When left to itself, the crazy shapes things take resolves itself into an exquisite pattern, whereas when attempts are made to coerce and cajole the course of events into meanings that justify the self and its actions, the result is more often artificial, contrived, despite even the best attempts at a playfulness meant to undermine such self-seriousness.
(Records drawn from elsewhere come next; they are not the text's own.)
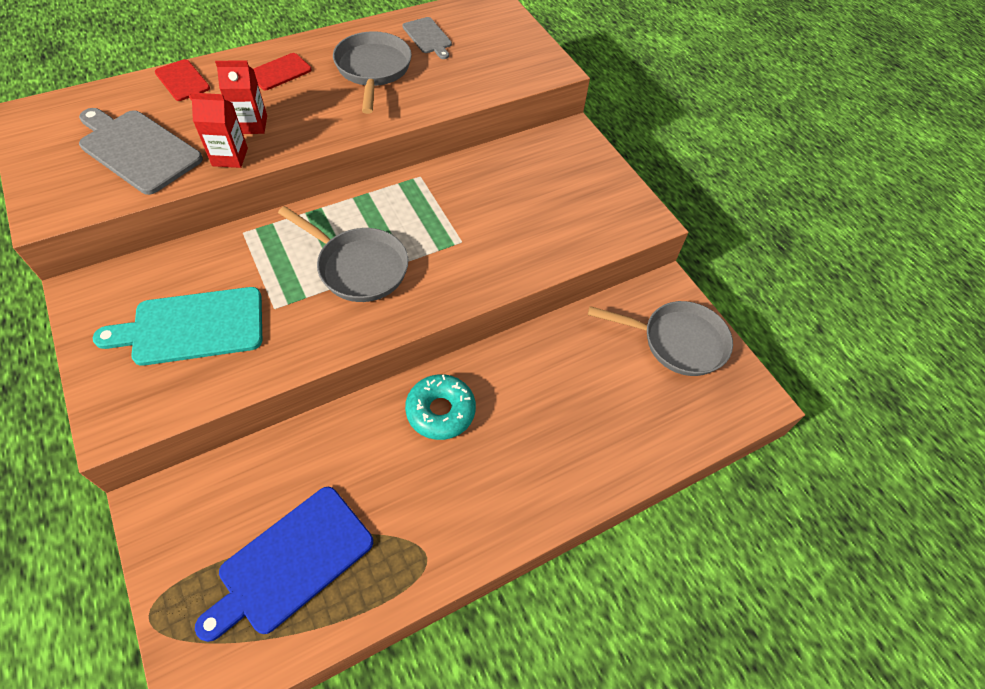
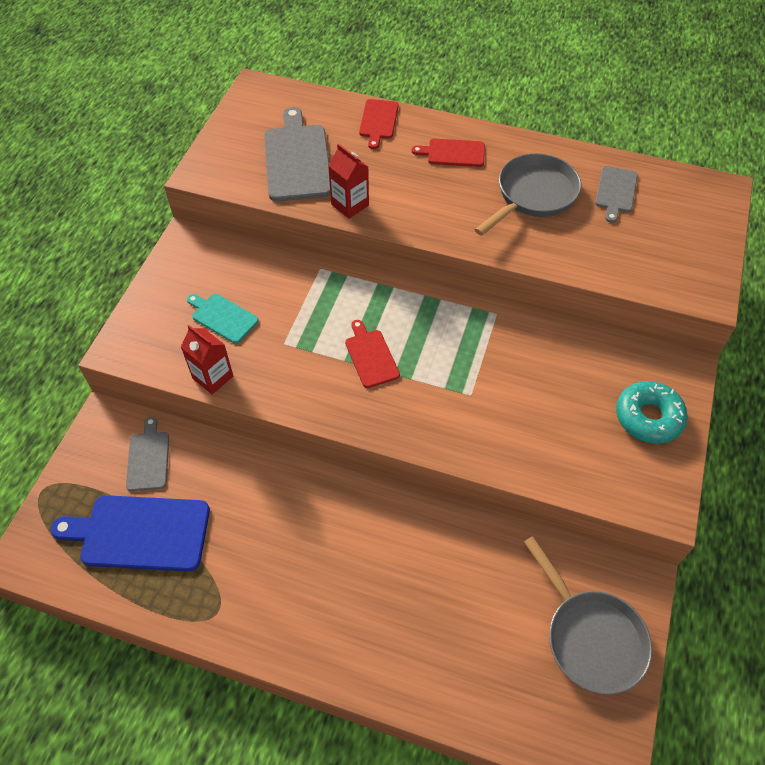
camera: 50 degrees right, 0 degrees up
turquoise cutting board [93,287,262,366] -> turquoise cutting board [187,294,259,344], size x0.56
red carton [215,61,267,134] -> red carton moved to [181,325,233,394]
grey pan [278,206,408,302] -> red cutting board [345,320,400,388]
turquoise donut [405,374,476,440] -> turquoise donut moved to [616,381,688,444]
none -> grey cutting board [126,417,169,491]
“In Monument Valley” is full of humility—humility, and humiliation. In a moment of profound pity for the senescent animal that has approached him as though in supplication, like a tired wanderer seeking succor, the poet offers what’s left of his apple core for the horse’s nourishment. Here is the possibility for a relationship, maybe not the ecstatic communion that takes place between horse and rider, but still, a meaningful relationship between two mammals, predicated upon the sharing of food. The fact that this horse, too, is female, suggests, however impossibly, that it is in fact the same horse, just as this is the same person. It’s like Odysseus returning home after being gone for almost twenty years to find that Argos, his dog, little more than a puppy when he left, is somehow still alive, having conserved all of his vital force in such a way as to keep breathing just long enough to see his master once more, where immediately after the returned Odysseus recognizes and pets him, he expires in ecstasy. But this is precisely the kind of moment of recognition that doesn’t take place in Merrill’s poem: the horse is “past hunger, she lets [the apple core] roll in the sand; the poet raises the car window and drives away.
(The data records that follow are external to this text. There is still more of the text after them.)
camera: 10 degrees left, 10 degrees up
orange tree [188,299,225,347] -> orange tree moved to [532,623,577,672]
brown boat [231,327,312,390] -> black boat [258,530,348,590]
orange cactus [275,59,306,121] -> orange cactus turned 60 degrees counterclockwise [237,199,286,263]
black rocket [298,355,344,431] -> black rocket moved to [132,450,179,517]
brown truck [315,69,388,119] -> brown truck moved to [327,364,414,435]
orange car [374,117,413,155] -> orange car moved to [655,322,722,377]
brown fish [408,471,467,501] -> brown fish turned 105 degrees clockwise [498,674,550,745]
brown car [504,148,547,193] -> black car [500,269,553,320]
Instead of the ancient Odysseus stealthily concealed within the vehicle of the Trojan Horse, with all his valiant comrades preparing to sack the citadel of Troy in glorious conquest, we see the modern poet, alone, driving away in his Hertz rental car to no likely conquest worth singing in epic form. Nor was there any connection between him and the horse. “About the ancient bond between her kind and mine,” he laments, thinking no doubt about the relationship that obtained between Hector and his horses, “Little more to speak of can be done.” The horse has been replaced by the automobile, and an ancient bond broken beyond repair as a result. In the middle of Monument Valley, relics and ruins of human and animal life do their best to just keep going. Pegasus is grounded: aged and decrepit and without appetite. The poet, meanwhile, is dying of AIDS. Perhaps on the other side of the mirror Uni the unicorn awaits a spry JM, but in Monument Valley all is eroded and crumbling—and automated. The would be Western cowboy has traded in his trusty steed for a Hertz rental. Even the era of American mythology is past.
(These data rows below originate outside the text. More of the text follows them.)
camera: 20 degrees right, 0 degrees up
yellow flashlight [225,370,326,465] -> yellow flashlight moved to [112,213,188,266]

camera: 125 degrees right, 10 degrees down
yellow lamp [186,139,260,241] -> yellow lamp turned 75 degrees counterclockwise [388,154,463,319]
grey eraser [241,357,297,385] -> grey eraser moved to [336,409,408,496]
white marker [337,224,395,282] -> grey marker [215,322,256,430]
The poem is Merrill’s own version of Frost’s “Stopping By Woods on a Snowy Evening,” or Elizabeth Bishop’s marvelous “Cirque d’Hiver.” At the heart of all three poems is a confrontation, a kind of staring contest, between a poet and a horse, where the myth of Pegasus hovers in the background. Wherever Pegasus strikes the earth with a hoof, a spring appears there instantaneously, and whenever poets drink the water from those springs, they are inspired and filled with creative fervor.